Start of Document excerpt

Structural iron content (Fig. 8) shows that the pH has a slightly effect, but the concentration of yttrium ion has a significant effect. The released iron content is about 22–33% compared to Ca-bentonite. The higher release of iron content in case of yttrium ion compare to lanthanum ion is because the higher yttrium ion concentration during the acidic treatment.

Thus, in the case of both ions (lanthanum and yttrium ion), it can be concluded that the cation exchange of Ca–Ln is essentially independent of pH and depends on the concentration of Ln ion. Ln3+ ions at high concentrations almost exchange interlayer Ca2+ cations, displacing 30% of the structural iron from the octahedral layer. Some of the leaving iron ions enter the interlayer space [42], and the other part precipitates in the form of FeO–OH which is deposited on the wall of the laboratory vessels during the exchange procedure [32]. Therefore, Ln3+ ion is responsible for the effect, since there was no similar result during Ca–H cation exchange.

Conclusions

The aim of this study was to investigate the cause of the structural iron decrease during Ca–La, and Y cation exchange procedure. Therefore, the combined effect of pH and concentration on the bentonite structure was studied during Ca–H, Ca–Y, and Ca–La cation exchange procedure.

This study has proved that during Ca–Ln-cation exchange procedure (in case of Y, and La) iron released from octahedral position of montmorillonite which is not due to the pH but La, and Y concentration.

This study strongly confirms our previous study. However, further studies are needed to be aware of the mechanisms between the Ln and the structural composition of the bentonite. Kinetic studies planned to see the structural change by the time at different temperatures.

End of Document excerpt
Start of Information

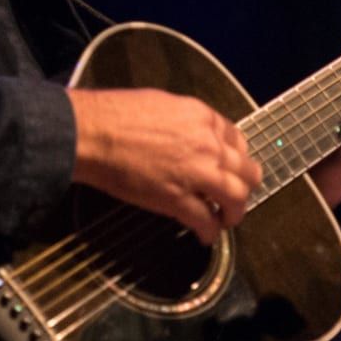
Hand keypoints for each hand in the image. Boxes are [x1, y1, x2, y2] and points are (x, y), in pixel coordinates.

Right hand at [67, 88, 262, 244]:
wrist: (93, 133)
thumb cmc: (116, 113)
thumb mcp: (163, 104)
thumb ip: (186, 122)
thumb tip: (188, 135)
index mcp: (204, 118)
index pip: (238, 140)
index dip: (236, 157)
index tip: (230, 167)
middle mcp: (209, 145)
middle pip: (247, 171)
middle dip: (244, 186)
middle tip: (234, 196)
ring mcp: (196, 173)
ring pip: (236, 198)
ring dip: (234, 212)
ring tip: (225, 220)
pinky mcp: (178, 200)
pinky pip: (205, 221)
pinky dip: (209, 232)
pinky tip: (205, 236)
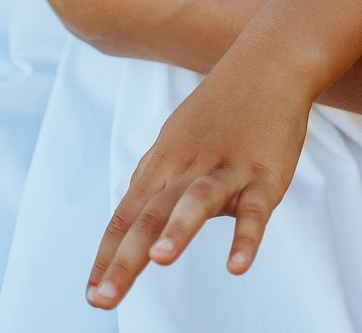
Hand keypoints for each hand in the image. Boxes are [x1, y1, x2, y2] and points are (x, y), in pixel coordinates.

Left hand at [85, 50, 312, 309]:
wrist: (268, 62)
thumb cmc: (220, 108)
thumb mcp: (176, 140)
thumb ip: (154, 183)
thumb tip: (132, 219)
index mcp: (163, 165)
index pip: (127, 216)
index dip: (109, 255)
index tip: (93, 293)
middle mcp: (187, 168)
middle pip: (151, 215)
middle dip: (126, 259)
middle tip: (105, 298)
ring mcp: (226, 170)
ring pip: (197, 201)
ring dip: (178, 230)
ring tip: (159, 260)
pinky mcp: (264, 175)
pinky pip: (254, 208)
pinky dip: (246, 236)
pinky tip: (237, 265)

End of Information

What you have to do »
Please pull out everything in the bentonite text above from "Thus, in the" down to "Ca–H cation exchange.", copying it word for word.

Final answer »
Thus, in the case of both ions (lanthanum and yttrium ion), it can be concluded that the cation exchange of Ca–Ln is essentially independent of pH and depends on the concentration of Ln ion. Ln3+ ions at high concentrations almost exchange interlayer Ca2+ cations, displacing 30% of the structural iron from the octahedral layer. Some of the leaving iron ions enter the interlayer space [42], and the other part precipitates in the form of FeO–OH which is deposited on the wall of the laboratory vessels during the exchange procedure [32]. Therefore, Ln3+ ion is responsible for the effect, since there was no similar result during Ca–H cation exchange.